The Otto Programme — expanding the rail network toward the East
In the autumn of 1940, the OKW launches the Otto Programme: modernizing the rail and road links of East Prussia and occupied Poland. The network inherited from Poland, single-track over long stretches, can carry only a fraction of the trains that a troop concentration toward the East would require.
The Reichsbahn's engineers must decide how to gain capacity quickly and with steel in short supply. Three paths are open to them: lay new strategic lines, reinforce and double the existing lines, or simply enlarge marshalling yards and water points without touching the layout.
The choice commits tens of thousands of workers and hundreds of thousands of tons of steel drawn from the army's allocation.
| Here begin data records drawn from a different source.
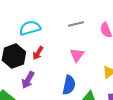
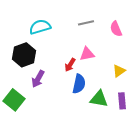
red arrow: (38, 53) -> (70, 65), moved
pink triangle: (77, 55) -> (87, 54), turned 42

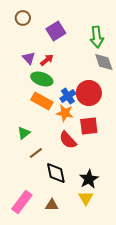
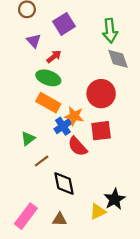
purple triangle: (29, 58) -> (34, 41), moved
blue cross: (68, 96) -> (63, 126), moved
black star: (89, 179) -> (115, 199), moved
yellow triangle: (86, 198) -> (98, 212), turned 35

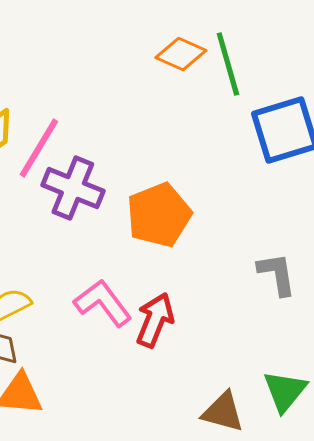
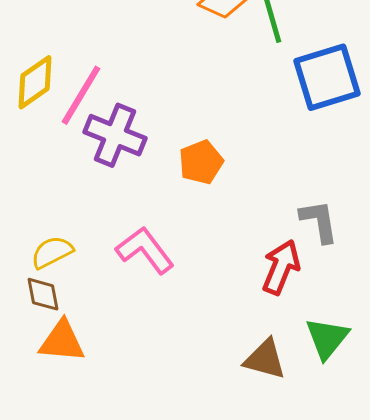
orange pentagon: (159, 215) -> (201, 162), size x0.7
red arrow: (155, 320) -> (281, 267), moved

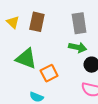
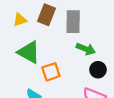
yellow triangle: (13, 22) -> (20, 20), moved, turned 48
gray rectangle: (79, 23) -> (73, 22), moved

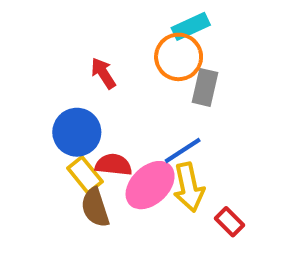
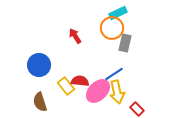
blue circle: (77, 132) -> (39, 65), moved
brown semicircle: (95, 207) -> (40, 102), moved

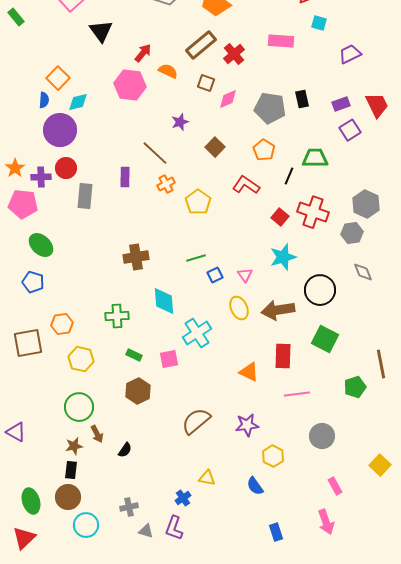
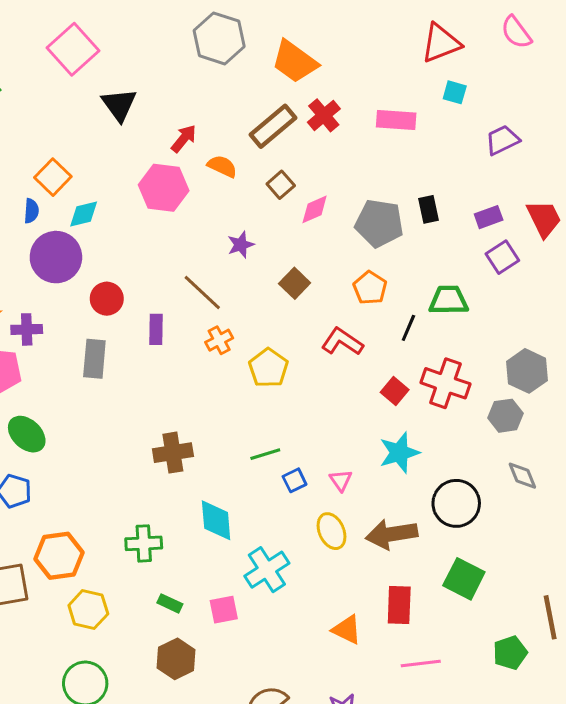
red cross: (234, 54) -> (324, 115), moved
brown square: (206, 83) -> (281, 185), turned 30
red circle: (66, 168) -> (107, 299), moved
orange hexagon: (62, 324) -> (59, 556), size x1.4

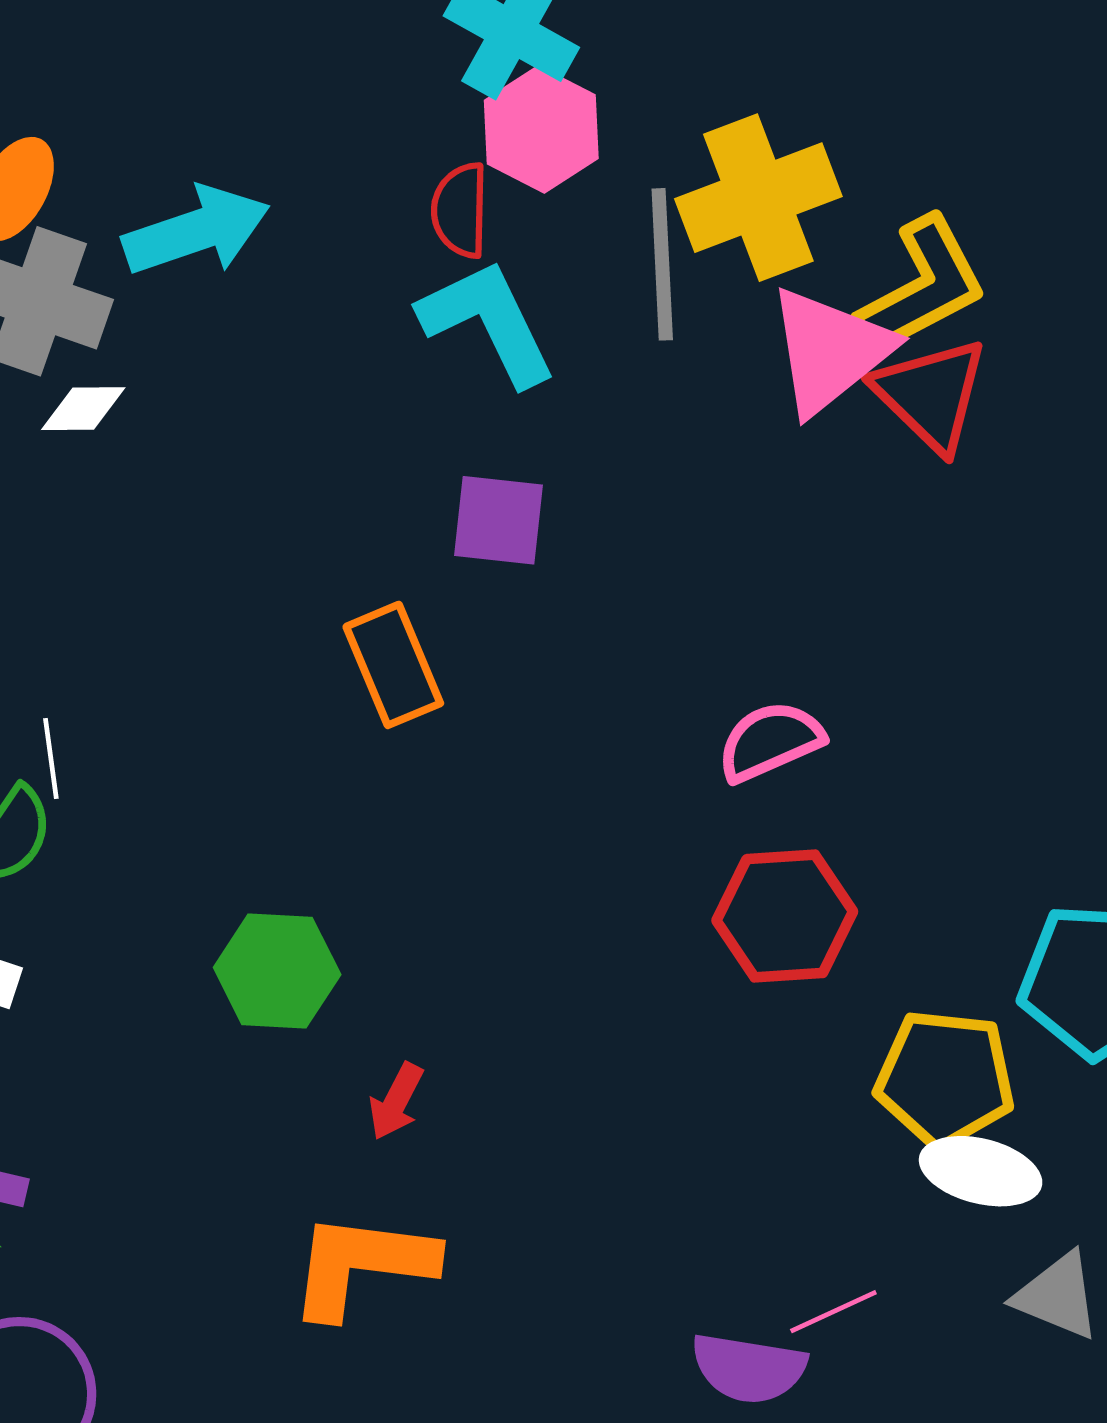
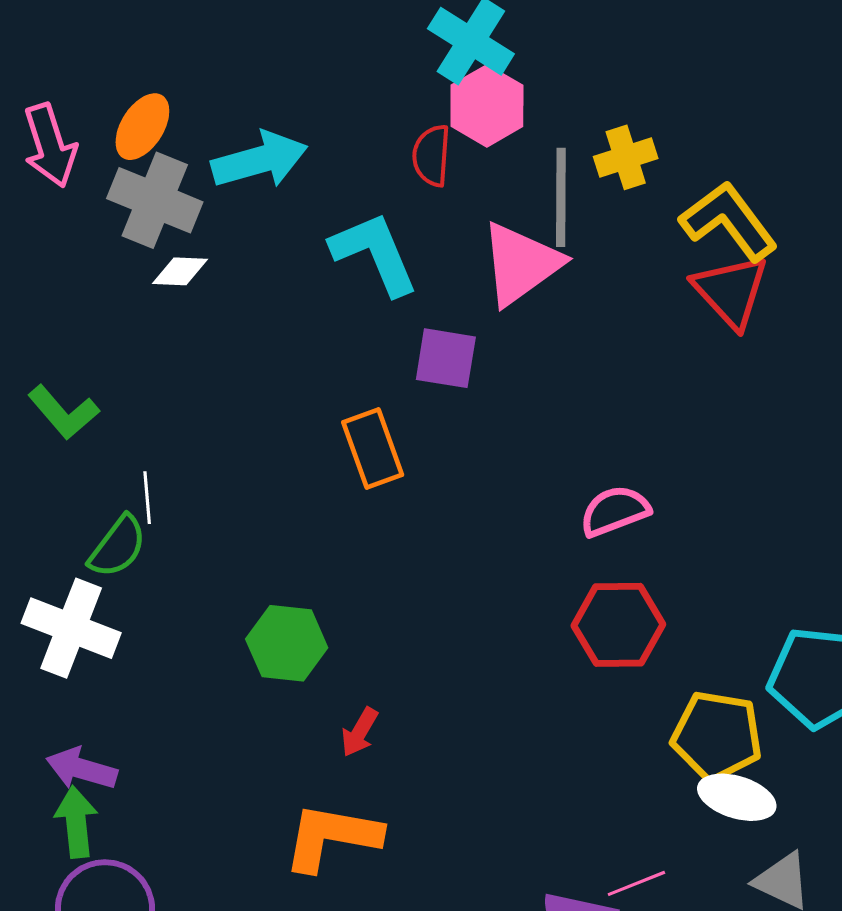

To increase the rail network's capacity toward the Soviet frontier, which method does the Reichsbahn choose under the Otto Programme?
The Reichsbahn chooses to reinforce and double the existing lines rather than build new layouts. The Otto Programme mobilizes around 30,000 workers and 300,000 tons of steel (taken from the Heer's allocation) to develop eight major axes toward the East, with target capacities of 24 to 72 train pairs per day depending on the line, amounting to nearly 400 pairs at the frontier. Actual capacity nonetheless often fell short of the objectives (about 80 trains/day in January 1941 against the 130 requested).